When Steely Dan went back on the road in the early 90s, nearly 20 years after giving it up, Donald Fagen and Walter Becker suggested that one of the reasons was that the business had changed enough so that they could exercise a lot more control over where they went and how often they played, instead of being at the mercy of label executives and concert promoters. But even if those new circumstances had prevailed circa 1980, in the days of Aja and Gaucho, you gotta wonder how much the two would have enjoyed the experience, given that their notorious studio perfectionism would have been a hard thing to duplicate on the road.
I submit that after years of semi-regular touring, Steely Dan has achieved the same sort of perfection onstage that they sought in the studio back in the day. The band that backs Walt and Don, eight musicians and three singers, is largely unchanged over many years. Several of the players who were onstage last Sunday night in Milwaukee were in the band when we saw the Dan for the first time, in 2000: horn players Michael Leonhart, and Jim Pugh, guitarist Jon Herington, and singer Carolyn Leonhart. Sax player Walt Weiskopf and drummer Keith Carlock have been members since 2003. Not only do these people back Steely Dan; they also support the Dukes of September, the Fagen/Michael McDonald/Boz Scaggs agglomeration that has toured a couple of times in recent years. So they’re used to playing Walt and Don’s stuff night by night, and their experience shows.
Herington and Carlock are absolute monster players. Herington is a Becker/Fagen discovery (although he’s nearly as old as Walt and Don themselves) and has played on their various projects since 1995. Carlock is a major New York studio cat who, with Steely Dan, found himself in the unenviable position of having to play parts made famous by other major studio cats, including Bernard Purdie and Steve Gadd—and who’s more than up to it, positively blowing up on several occasions Sunday night.
So when you go to see Steely Dan (and Sunday night was our third time, fourth if you count the Dukes last summer), you’re seeing the best players in the business doing what they’ve done for a mighty long time. You know exactly what you’re getting. If the show lacks spontaneity—and even a fan has to admit that it does—it makes up for it in musicianship and the kind of songs that best show it off.

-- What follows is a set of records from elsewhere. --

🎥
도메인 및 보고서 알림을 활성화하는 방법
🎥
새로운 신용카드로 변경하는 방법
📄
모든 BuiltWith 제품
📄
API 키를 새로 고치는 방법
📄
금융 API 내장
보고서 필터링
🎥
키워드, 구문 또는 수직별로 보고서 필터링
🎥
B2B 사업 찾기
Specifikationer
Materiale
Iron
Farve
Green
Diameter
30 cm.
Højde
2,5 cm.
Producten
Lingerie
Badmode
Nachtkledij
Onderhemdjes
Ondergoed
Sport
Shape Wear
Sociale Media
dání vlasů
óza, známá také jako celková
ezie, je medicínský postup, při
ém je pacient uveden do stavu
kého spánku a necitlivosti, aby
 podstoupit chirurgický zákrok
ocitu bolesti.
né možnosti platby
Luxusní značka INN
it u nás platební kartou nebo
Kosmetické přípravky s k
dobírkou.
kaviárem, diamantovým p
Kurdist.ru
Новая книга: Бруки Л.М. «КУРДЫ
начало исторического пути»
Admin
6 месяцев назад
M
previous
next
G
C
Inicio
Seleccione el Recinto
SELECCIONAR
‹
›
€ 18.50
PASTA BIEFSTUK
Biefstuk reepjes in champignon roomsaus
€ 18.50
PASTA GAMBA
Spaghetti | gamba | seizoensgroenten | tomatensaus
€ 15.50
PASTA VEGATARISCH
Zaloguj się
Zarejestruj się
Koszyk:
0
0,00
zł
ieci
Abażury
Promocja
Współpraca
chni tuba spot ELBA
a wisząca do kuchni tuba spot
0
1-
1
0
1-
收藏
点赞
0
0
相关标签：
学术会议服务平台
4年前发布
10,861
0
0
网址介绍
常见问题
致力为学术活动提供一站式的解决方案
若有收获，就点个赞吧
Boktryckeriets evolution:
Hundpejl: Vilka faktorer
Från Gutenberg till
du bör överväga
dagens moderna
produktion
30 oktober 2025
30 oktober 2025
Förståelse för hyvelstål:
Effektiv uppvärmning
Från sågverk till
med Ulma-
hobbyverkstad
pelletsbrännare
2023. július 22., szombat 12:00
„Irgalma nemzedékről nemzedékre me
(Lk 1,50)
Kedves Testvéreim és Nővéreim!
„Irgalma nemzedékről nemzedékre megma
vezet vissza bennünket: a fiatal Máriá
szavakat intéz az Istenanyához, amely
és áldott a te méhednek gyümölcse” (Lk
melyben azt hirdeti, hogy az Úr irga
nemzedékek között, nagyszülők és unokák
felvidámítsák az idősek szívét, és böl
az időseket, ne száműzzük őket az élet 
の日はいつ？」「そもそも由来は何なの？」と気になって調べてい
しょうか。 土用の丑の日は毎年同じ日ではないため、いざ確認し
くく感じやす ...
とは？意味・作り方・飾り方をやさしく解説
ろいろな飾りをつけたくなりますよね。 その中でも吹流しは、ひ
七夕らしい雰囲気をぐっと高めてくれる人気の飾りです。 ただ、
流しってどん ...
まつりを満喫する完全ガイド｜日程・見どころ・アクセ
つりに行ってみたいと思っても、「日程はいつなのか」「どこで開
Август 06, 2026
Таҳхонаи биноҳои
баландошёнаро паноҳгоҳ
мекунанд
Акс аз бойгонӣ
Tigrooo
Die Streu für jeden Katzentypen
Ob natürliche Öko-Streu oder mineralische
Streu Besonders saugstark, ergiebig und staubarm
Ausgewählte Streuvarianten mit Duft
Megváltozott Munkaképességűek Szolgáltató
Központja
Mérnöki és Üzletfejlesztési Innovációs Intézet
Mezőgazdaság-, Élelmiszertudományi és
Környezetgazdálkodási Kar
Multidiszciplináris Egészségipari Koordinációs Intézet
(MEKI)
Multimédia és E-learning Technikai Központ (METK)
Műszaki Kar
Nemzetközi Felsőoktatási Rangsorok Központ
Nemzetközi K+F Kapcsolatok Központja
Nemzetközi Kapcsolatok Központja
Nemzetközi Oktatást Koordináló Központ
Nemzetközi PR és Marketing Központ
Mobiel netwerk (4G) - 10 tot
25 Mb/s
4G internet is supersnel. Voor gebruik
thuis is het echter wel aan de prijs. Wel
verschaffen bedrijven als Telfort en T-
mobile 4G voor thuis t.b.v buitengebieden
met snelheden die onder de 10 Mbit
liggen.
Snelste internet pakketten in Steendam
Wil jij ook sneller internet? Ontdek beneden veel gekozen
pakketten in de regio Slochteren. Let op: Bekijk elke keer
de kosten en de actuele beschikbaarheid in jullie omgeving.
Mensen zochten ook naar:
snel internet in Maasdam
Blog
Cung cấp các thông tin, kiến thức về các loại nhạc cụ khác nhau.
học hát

On the subject of spontaneity, I’m always amused by Walt and Don’s banter with the audience. While some of the customers eat it up, I wonder if praising us as a great audience or urging us to drive home safely isn’t a piss-take—that they’re playacting at rock star as dictated by the time and the place. They’ve always been curmudgeons and fabulously difficult interview subjects (see their grumpy sitdown with Rolling Stone recently), and have never given much of a damn about showbiz-type conventions. That they might suddenly mellow a bit in their mid 60s is possible—but if they have indeed mellowed, there’s not a great deal of evidence for it elsewhere. Certainly not in the Rolling Stone interview, where Fagen is critical of their audiences. (Buyer beware, however: Fagen disliked the tone of the published interview enough to post a rebuttal on his Facebook page.)
On some nights of the current tour, the band is going to play whole albums, including Aja, Gaucho, and The Royal Scam. Our show was advertised as a “greatest hits” show, so we had a pretty good idea what we were going to hear. The only unexpected moments were the show opener, “Your Gold Teeth”; a single non-heyday song, “Godwhacker” from the 2003 album Everything Must Go; and a version of “Razor Boy” sung by the backup singers, who usually do “Dirty Work.” The ornate “Aja” is always a highlight; the show closers “My Old School” and “Reelin’ in the Years” were powerful. But even the warhorses I feel like I never need to hear again—“Bodhissatva,” “Hey Nineteen,” “Josie”—sounded fabulous, probably because in the end, all attempts at dispassionate analysis aside, I’m just a Steely Dan fanboy.